The Perseids - which NASA calls the best annual meteor shower because of its bright, long-lasting rays of light and fireballs - is set to peak this week on August 11 and 12. The meteors are made up of tiny specks of ice and dust left behind by the tail of Comet Swift-Tuttle. The meteor shower is named for the constellation Perseus, where the shooting stars and fireballs appear to radiate from.
Depending on the weather (and light pollution), sky-gazers could see as many as 50 to 75 shooting stars per hour with the highest number expected Tuesday night just after sunset through early Wednesday morning.

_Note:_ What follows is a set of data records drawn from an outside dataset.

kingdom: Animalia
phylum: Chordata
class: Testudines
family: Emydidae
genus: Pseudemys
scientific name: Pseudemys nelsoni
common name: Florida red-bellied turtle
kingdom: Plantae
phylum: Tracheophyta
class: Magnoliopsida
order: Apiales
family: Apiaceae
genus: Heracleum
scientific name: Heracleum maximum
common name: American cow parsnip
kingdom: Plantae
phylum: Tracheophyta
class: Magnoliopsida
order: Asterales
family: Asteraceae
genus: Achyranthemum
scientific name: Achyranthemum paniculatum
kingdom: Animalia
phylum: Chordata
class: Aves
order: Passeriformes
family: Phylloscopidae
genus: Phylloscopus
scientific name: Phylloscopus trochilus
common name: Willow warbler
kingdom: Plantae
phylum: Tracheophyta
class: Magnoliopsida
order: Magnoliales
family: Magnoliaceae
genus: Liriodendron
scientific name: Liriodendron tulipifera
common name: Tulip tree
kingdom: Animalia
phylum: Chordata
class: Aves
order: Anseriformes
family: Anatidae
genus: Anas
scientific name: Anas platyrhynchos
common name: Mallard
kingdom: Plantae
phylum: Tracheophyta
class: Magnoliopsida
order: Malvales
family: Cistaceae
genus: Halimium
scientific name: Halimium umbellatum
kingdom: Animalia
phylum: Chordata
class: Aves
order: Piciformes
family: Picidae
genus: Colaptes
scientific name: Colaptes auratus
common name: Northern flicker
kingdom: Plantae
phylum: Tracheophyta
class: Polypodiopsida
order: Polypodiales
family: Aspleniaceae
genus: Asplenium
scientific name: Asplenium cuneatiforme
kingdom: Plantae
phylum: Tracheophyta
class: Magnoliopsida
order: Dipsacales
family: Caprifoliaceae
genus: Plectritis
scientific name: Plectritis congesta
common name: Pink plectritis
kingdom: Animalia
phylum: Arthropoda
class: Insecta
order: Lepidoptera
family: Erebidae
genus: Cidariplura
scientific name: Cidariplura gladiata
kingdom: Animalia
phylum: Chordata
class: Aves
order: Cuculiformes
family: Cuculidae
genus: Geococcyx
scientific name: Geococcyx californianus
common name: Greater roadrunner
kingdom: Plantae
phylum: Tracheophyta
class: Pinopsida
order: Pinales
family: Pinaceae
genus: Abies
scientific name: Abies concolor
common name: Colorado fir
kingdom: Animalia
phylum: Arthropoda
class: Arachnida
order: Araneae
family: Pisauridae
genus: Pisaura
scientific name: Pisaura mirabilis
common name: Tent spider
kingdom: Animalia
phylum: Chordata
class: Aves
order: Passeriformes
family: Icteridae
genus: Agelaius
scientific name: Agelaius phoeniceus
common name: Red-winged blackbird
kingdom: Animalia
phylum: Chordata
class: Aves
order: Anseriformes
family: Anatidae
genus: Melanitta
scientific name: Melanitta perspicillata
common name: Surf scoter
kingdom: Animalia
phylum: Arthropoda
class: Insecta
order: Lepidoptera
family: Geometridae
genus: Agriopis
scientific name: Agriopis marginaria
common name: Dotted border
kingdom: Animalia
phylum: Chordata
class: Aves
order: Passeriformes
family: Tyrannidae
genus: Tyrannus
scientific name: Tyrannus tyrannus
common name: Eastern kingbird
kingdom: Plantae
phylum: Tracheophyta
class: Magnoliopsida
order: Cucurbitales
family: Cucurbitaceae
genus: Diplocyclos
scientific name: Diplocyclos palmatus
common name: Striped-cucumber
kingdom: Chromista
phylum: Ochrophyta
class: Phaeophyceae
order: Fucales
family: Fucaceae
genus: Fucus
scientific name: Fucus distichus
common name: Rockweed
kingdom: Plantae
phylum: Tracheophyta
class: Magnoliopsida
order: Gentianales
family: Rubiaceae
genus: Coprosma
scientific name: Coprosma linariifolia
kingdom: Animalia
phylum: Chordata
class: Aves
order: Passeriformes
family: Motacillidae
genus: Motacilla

NASA says the best time to view the Perseids meteor shower will be from around 2 a.m. local time through dawn on August 12. You'll want to look toward the northeastern portion of the sky. For best results, make sure you're in an area far from city lights. Big Bear, Lancaster, and Palm Springs are excellent places to catch the show.
If you're not able to stay up that late, don't worry, you can still spot a few shooting stars as the show begins after sunset. Or, you can check out NASA's livestream of the event which will be available from 9 p.m. EST on August 11 until sunrise on August 12.